Kodali Maheedhar, Madhu Leelavathi N, Reger Roxanne L, Milutinovic Bojana, Upadhya Raghavendra, Attaluri Sahithi, Shuai Bing, Shankar Goutham, Shetty Ashok K
Institute for Regenerative Medicine, Department of Cell Biology and Genetics, Texas A&M University School of Medicine, College Station, TX, United States.
Front Mol Neurosci. 2023 May 22;16:1185883. doi: 10.3389/fnmol.2023.1185883. eCollection 2023.

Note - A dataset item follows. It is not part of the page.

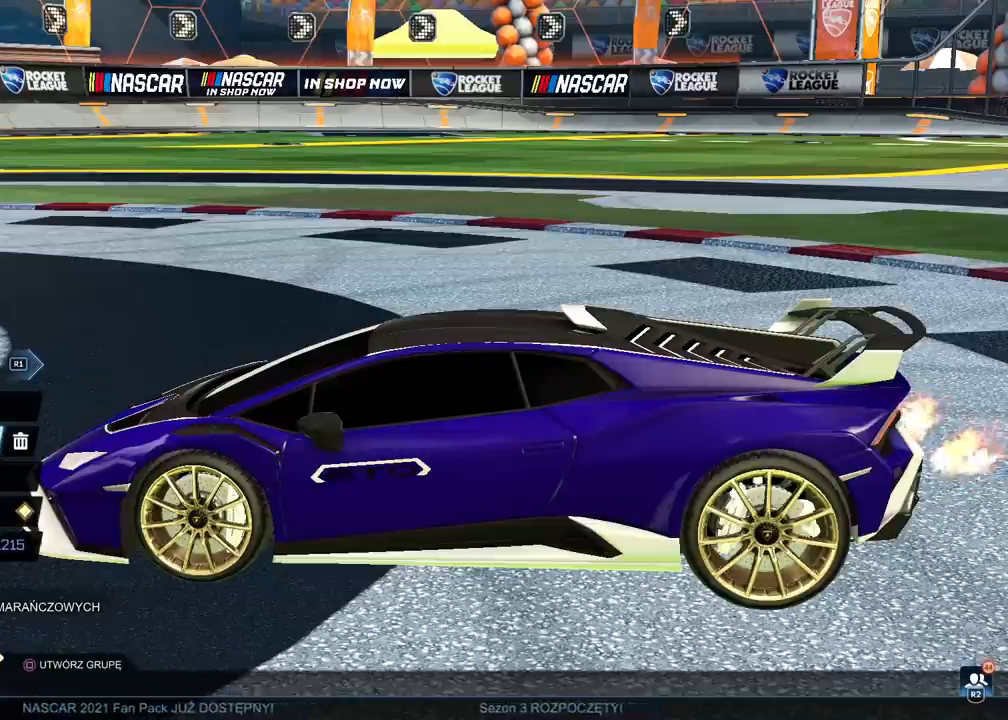
{"buttons": [], "left_stick": "center", "right_stick": "center", "events": []}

An optimal intranasal (IN) dose of human mesenchymal stem cell-derived extracellular vesicles (hMSC-EVs), 90 min post-traumatic brain injury (TBI), has been reported to prevent the evolution of acute neuroinflammation into chronic neuroinflammation resulting in the alleviation of long-term cognitive and mood impairments. Since hippocampal neurogenesis decline and synapse loss contribute to TBI-induced long-term cognitive and mood dysfunction, this study investigated whether hMSC-EV treatment after TBI can prevent hippocampal neurogenesis decline and synapse loss in the chronic phase of TBI. C57BL6 mice undergoing unilateral controlled cortical impact injury (CCI) received a single IN administration of different doses of EVs or the vehicle at 90 min post-TBI. Quantifying neurogenesis in the subgranular zone-granule cell layer (SGZ-GCL) through 5'-bromodeoxyuridine and neuron-specific nuclear antigen double labeling at ~2 months post-TBI revealed decreased neurogenesis in TBI mice receiving vehicle. However, in TBI mice receiving EVs (12.8 and 25.6 × 10 EVs), the extent of neurogenesis was matched to naive control levels. A similar trend of decreased neurogenesis was seen when doublecortin-positive newly generated neurons were quantified in the SGZ-GCL at ~3 months post-TBI. The above doses of EVs treatment after TBI also reduced the loss of pre-and post-synaptic marker proteins in the hippocampus and the somatosensory cortex. Moreover, at 48 h post-treatment, brain-derived neurotrophic factor (BDNF), phosphorylated extracellular signal-regulated kinase 1/2 (p-ERK1/2), and phosphorylated cyclic AMP response-element binding protein (p-CREB) levels were downregulated in TBI mice receiving the vehicle but were closer to naïve control levels in TBI mice receiving above doses of hMSC-EVs. Notably, improved BDNF concentration observed in TBI mice receiving hMSC-EVs in the acute phase was sustained in the chronic phase of TBI. Thus, a single IN dose of hMSC-EVs at 90 min post-TBI can ease TBI-induced declines in the BDNF-ERK-CREB signaling, hippocampal neurogenesis, and synapses.
据报道,在创伤性脑损伤(TBI)后90分钟给予最佳鼻内(IN)剂量的人间充质干细胞衍生的细胞外囊泡(hMSC-EV),可防止急性神经炎症演变为慢性神经炎症,从而减轻长期认知和情绪障碍。由于海马神经发生减少和突触丢失导致TBI引起的长期认知和情绪功能障碍,本研究调查了TBI后hMSC-EV治疗是否可以预防TBI慢性期海马神经发生减少和突触丢失。遭受单侧控制性皮质撞击伤(CCI)的C57BL6小鼠在TBI后90分钟接受单次鼻内给予不同剂量的细胞外囊泡或赋形剂。在TBI后约2个月通过5'-溴脱氧尿苷和神经元特异性核抗原双重标记定量颗粒下区-颗粒细胞层(SGZ-GCL)中的神经发生,结果显示接受赋形剂的TBI小鼠神经发生减少。然而,在接受细胞外囊泡(12.8和25.6×10个细胞外囊泡)的TBI小鼠中,神经发生程度与未受伤对照水平相当。在TBI后约3个月对SGZ-GCL中双皮质素阳性的新生神经元进行定量时,也观察到了类似的神经发生减少趋势。TBI后上述剂量的细胞外囊泡治疗还减少了海马和体感皮层中突触前和突触后标记蛋白的丢失。此外,在治疗后48小时,接受赋形剂的TBI小鼠中脑源性神经营养因子(BDNF)、磷酸化细胞外信号调节激酶1/2(p-ERK1/2)和磷酸化环磷酸腺苷反应元件结合蛋白(p-CREB)水平下调,但在接受上述剂量hMSC-EV的TBI小鼠中更接近未受伤对照水平。值得注意的是,在急性期接受hMSC-EV的TBI小鼠中观察到的BDNF浓度改善在TBI慢性期得以维持。因此,在TBI后90分钟单次鼻内给予hMSC-EV可以缓解TBI诱导的BDNF-ERK-CREB信号传导、海马神经发生和突触的下降。